● WHAT YOU SHOULD DO
Every line that contains the word "Короленко" is to be copied from the listing.
»»
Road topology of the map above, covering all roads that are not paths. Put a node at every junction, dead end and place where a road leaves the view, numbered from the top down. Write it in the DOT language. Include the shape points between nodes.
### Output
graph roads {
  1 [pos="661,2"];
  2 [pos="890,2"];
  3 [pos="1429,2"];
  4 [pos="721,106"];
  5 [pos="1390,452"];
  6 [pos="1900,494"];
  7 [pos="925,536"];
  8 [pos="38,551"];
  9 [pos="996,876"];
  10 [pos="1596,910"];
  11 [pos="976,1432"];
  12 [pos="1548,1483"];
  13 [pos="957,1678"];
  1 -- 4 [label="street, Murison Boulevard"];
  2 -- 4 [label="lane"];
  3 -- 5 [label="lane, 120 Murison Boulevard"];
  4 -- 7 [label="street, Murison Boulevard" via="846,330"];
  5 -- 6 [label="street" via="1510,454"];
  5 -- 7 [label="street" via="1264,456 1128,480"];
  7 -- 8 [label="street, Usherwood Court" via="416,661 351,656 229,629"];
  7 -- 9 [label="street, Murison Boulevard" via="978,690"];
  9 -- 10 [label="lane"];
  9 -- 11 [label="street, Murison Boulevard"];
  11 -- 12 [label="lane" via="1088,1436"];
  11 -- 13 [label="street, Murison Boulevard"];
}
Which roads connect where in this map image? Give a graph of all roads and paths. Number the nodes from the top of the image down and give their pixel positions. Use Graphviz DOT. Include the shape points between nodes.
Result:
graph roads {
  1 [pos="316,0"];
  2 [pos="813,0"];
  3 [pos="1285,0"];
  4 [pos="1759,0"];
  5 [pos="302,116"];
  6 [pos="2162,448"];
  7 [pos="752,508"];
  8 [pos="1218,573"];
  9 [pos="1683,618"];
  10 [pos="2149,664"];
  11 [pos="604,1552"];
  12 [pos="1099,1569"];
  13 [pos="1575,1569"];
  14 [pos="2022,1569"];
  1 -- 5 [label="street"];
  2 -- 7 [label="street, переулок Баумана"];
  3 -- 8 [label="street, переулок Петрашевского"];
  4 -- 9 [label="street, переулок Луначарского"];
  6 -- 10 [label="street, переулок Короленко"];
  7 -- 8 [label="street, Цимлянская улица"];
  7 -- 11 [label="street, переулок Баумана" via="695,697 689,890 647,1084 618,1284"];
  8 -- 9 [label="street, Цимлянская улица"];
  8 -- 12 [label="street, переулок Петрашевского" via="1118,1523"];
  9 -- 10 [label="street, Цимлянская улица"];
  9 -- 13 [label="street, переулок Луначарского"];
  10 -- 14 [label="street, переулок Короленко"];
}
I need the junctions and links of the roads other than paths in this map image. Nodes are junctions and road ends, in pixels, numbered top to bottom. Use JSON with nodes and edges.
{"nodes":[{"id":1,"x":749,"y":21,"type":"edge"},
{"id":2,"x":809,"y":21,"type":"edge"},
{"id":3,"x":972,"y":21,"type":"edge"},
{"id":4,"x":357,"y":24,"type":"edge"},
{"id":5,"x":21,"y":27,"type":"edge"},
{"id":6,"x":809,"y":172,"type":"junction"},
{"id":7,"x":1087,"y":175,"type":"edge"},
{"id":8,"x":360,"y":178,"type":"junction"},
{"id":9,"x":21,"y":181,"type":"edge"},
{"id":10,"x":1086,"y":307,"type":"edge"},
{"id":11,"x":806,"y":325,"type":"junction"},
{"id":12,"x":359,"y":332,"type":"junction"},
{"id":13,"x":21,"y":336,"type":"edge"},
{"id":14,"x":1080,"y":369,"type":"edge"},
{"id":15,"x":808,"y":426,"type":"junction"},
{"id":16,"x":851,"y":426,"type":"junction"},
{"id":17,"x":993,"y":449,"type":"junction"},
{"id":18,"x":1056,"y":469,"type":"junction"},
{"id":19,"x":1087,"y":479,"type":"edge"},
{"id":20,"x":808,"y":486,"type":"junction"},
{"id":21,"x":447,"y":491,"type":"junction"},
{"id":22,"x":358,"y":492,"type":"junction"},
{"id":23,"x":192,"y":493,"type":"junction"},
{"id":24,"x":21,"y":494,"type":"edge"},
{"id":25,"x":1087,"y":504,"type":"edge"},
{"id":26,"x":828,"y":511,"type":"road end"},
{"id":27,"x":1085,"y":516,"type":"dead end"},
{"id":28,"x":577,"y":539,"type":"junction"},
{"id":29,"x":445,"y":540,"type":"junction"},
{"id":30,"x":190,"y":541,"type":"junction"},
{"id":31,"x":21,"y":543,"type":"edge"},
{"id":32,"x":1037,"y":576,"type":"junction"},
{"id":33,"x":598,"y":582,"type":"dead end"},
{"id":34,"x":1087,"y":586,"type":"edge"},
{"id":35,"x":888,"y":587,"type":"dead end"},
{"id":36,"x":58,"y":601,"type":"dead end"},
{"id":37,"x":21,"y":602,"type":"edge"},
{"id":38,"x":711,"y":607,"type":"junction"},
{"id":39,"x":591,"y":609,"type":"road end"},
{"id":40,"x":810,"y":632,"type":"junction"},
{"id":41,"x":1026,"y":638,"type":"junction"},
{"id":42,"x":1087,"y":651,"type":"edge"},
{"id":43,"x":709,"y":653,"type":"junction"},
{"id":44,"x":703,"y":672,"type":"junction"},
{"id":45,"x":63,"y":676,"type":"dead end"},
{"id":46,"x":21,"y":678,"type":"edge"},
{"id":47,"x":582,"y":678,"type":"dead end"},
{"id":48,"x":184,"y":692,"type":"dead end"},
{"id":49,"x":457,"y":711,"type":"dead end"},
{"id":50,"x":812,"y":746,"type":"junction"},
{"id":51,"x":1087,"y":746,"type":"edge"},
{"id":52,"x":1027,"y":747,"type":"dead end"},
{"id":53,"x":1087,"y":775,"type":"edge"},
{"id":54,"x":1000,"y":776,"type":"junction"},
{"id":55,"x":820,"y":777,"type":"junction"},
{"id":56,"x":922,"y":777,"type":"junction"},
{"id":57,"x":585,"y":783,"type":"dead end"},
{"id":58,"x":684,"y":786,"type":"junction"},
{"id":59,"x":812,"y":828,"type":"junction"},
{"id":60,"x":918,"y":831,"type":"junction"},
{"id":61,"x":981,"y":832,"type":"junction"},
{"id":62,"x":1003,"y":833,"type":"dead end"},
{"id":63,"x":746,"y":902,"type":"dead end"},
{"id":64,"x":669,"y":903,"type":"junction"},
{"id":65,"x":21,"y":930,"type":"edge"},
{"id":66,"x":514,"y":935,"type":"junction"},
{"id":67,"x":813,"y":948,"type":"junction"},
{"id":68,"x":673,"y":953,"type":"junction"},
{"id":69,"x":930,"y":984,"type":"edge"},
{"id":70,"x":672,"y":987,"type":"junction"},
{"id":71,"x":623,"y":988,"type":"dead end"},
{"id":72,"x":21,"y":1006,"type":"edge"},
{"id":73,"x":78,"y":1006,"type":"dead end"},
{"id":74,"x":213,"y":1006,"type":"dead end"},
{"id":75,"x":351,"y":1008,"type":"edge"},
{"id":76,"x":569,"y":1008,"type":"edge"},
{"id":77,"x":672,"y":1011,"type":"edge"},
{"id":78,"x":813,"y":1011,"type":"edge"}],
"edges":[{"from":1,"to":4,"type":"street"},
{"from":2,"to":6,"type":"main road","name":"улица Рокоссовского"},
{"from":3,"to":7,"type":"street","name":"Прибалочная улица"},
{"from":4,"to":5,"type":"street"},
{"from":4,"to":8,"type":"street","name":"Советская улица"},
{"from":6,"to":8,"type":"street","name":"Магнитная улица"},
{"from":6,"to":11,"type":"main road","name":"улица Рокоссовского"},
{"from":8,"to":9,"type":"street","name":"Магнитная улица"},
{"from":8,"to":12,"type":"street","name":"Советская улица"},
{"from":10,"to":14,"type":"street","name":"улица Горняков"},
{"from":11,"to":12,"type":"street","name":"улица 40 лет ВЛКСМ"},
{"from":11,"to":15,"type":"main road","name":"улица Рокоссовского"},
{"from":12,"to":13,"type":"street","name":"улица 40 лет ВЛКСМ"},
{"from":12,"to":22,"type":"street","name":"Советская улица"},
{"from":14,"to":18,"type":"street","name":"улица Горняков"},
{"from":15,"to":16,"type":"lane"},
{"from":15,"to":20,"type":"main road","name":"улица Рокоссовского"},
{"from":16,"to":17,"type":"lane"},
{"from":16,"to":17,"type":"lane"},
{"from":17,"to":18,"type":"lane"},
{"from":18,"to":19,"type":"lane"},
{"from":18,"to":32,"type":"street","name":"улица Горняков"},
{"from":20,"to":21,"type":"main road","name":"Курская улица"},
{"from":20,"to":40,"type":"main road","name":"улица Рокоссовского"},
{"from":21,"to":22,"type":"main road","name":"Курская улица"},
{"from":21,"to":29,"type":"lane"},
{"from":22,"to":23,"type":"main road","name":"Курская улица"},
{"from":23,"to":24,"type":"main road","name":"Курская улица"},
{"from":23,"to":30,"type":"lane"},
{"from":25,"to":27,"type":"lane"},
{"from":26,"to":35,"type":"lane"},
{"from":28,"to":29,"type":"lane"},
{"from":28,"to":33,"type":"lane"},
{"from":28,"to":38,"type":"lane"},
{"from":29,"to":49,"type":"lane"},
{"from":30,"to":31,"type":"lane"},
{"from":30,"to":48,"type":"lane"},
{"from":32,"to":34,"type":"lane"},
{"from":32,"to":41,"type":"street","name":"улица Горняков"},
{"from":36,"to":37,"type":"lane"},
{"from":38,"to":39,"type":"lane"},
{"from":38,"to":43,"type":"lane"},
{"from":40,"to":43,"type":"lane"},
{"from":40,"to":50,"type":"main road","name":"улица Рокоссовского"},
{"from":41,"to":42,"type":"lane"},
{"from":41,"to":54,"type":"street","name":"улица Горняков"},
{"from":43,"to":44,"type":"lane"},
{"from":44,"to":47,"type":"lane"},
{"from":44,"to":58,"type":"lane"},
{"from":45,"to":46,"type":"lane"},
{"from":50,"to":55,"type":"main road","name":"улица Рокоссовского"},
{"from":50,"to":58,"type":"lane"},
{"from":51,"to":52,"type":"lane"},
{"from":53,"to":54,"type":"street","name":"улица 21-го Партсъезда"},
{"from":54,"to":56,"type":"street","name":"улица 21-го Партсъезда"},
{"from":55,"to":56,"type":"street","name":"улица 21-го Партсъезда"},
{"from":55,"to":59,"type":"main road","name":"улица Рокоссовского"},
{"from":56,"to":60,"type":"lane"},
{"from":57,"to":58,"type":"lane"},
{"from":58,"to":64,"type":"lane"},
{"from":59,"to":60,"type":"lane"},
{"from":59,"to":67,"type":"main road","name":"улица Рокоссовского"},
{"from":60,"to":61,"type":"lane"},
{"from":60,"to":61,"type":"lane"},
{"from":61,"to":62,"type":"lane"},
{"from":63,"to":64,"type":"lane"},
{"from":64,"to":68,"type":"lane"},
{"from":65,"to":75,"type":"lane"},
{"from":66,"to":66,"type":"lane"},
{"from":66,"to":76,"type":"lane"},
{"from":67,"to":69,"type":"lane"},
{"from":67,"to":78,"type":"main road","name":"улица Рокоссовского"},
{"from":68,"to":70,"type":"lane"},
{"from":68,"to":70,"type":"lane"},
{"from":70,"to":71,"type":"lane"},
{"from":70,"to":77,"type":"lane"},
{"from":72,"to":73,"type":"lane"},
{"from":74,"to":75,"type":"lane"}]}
««
● SOLUTION TO THIS EXERCISE
  6 -- 10 [label="street, переулок Короленко"];
  10 -- 14 [label="street, переулок Короленко"];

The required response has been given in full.